Google Invests in Atlanta’s Black Entrepreneurs
Google for Startups, the tech giant’s entrepreneur wing, will invest in a host of Black entrepreneurs in Atlanta, as part of the company’s $5 million Black Founders Fund.
Thirty-five of the Fund’s 76 recipients are based in the Georgia city, by far the most in any US metro area. The group will be awarded a total $2.3m of the nationwide investment – a move one entrepreneur described as “game-changing.”
“Oftentimes Black founders face a triple whammy of not having a friends and family round (of funding), not having lots of savings and then not experiencing a lot of success attempting to access funding from venture capital,” Carolyn Pitt, founder of TV and film firm Connx, told the Atlanta Business Chronicle.
The funding, which will total around $100,000 per recipient startup, will not give Google a stake in any company. Mentoring and Google services credits will accompany the cash injections.
This June, deep into lockdowns across the US, the National Bureau of Economic Research reported that 41% of Black-owned small businesses would not survive the COVID-19 pandemic – higher than the 35% of small businesses lost nationwide.
It followed news of greater numbers of Black casualties amid the crisis, which has, alongside the #BlackLivesMatter movement exposed yawning racial inequalities in healthcare, policing and other societal areas.

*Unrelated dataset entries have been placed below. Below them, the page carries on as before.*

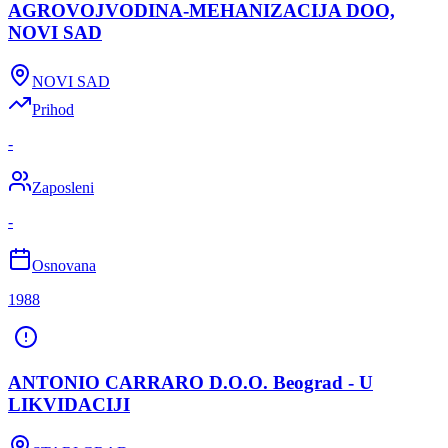
AGROVOJVODINA-MEHANIZACIJA DOO,
NOVI SAD
NOVI SAD
Prihod
-
Zaposleni
-
Osnovana
1988
ANTONIO CARRARO D.O.O. Beograd - U
LIKVIDACIJI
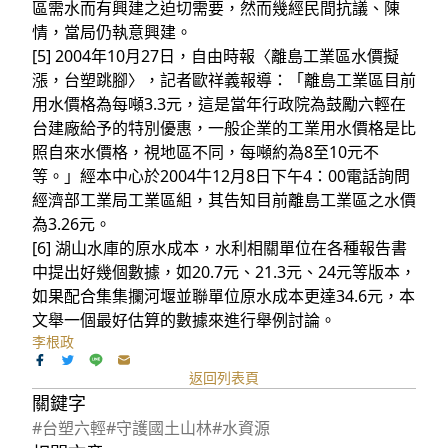
區需水而有興建之迫切需要，然而幾經民間抗議、陳
情，當局仍執意興建。
[5] 2004年10月27日，自由時報〈離島工業區水價擬
漲，台塑跳腳〉，記者歐祥義報導：「離島工業區目前
用水價格為每噸3.3元，這是當年行政院為鼓勵六輕在
台建廠給予的特別優惠，一般企業的工業用水價格是比
照自來水價格，視地區不同，每噸約為8至10元不
等。」經本中心於2004牛12月8日下午4：00電話詢問
經濟部工業局工業區組，其告知目前離島工業區之水價
為3.26元。
[6] 湖山水庫的原水成本，水利相關單位在各種報告書
中提出好幾個數據，如20.7元、21.3元、24元等版本，
如果配合集集攔河堰並聯單位原水成本更達34.6元，本
文舉一個最好估算的數據來進行舉例討論。
李根政
返回列表頁
關鍵字
#台塑六輕
#守護國土山林
#水資源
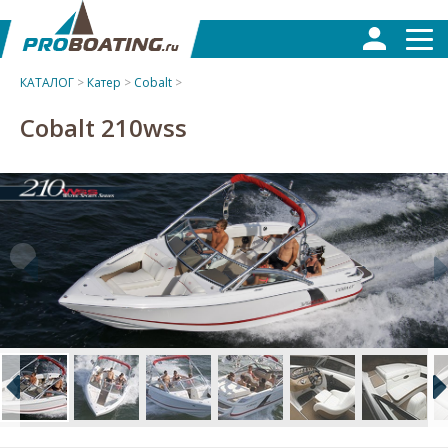
КАТАЛОГ
>
Катер
>
Cobalt
>
Cobalt 210wss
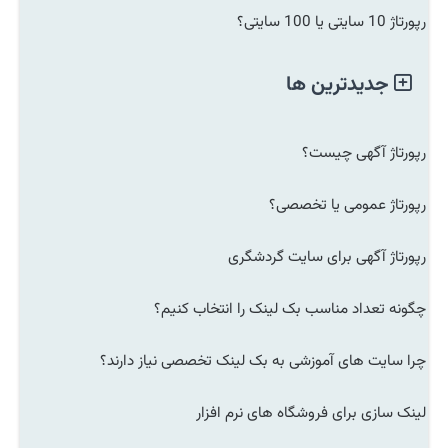
رپورتاژ 10 سایتی یا 100 سایتی؟
جدیدترین ها
رپورتاژ آگهی چیست؟
رپورتاژ عمومی یا تخصصی؟
رپورتاژ آگهی برای سایت گردشگری
چگونه تعداد مناسب بک لینک را انتخاب کنیم؟
چرا سایت های آموزشی به بک لینک تخصصی نیاز دارند؟
لینک سازی برای فروشگاه های نرم افزار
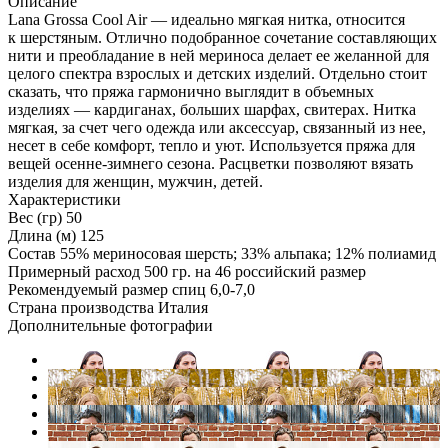
Описание
Lana Grossa Cool Air — идеально мягкая нитка, относится
к шерстяным. Отлично подобранное сочетание составляющих
нити и преобладание в ней мериноса делает ее желанной для
целого спектра взрослых и детских изделий. Отдельно стоит
сказать, что пряжа гармонично выглядит в объемных
изделиях — кардиганах, больших шарфах, свитерах. Нитка
мягкая, за счет чего одежда или аксессуар, связанный из нее,
несет в себе комфорт, тепло и уют. Используется пряжа для
вещей осенне-зимнего сезона. Расцветки позволяют вязать
изделия для женщин, мужчин, детей.
Характеристики
Вес (гр)
50
Длина (м)
125
Состав
55% мериносовая шерсть; 33% альпака; 12% полиамид
Примерный расход
500 гр. на 46 российский размер
Рекомендуемый размер спиц
6,0-7,0
Страна производства
Италия
Дополнительные фотографии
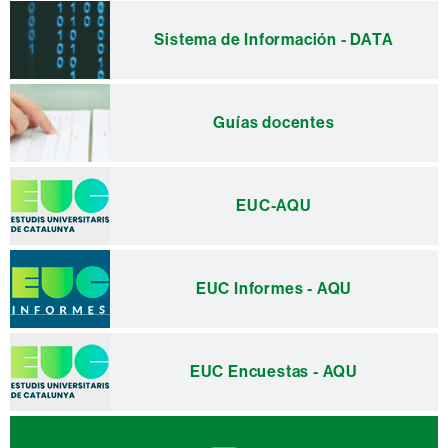
Sistema de Información - DATA
Guías docentes
EUC-AQU
EUC Informes - AQU
EUC Encuestas - AQU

Yet Atlanta—a city of 500,000 people that is majority Black—appears to have performed well. An August survey found that 75% of Black-owned businesses saw an increase in sales since the beginning of summer.
With more money invested into the city’s vibrant tech scene, statistics should continue to improve, and add to a stable of promising companies including Secureworks, IMEDX and Aware Software.
“We saw (the fund) as an opportunity to bring resources and make sure that Black founders in our network were able to sustain through the year and also had access to even more resources and goodness from Google,” said Jewel Burks Solomon, Google for Startups’ US lead.
“I think the world is just starting to take notice that Atlanta is a vibrant and growing tech ecosystem and hub,” added Pitt.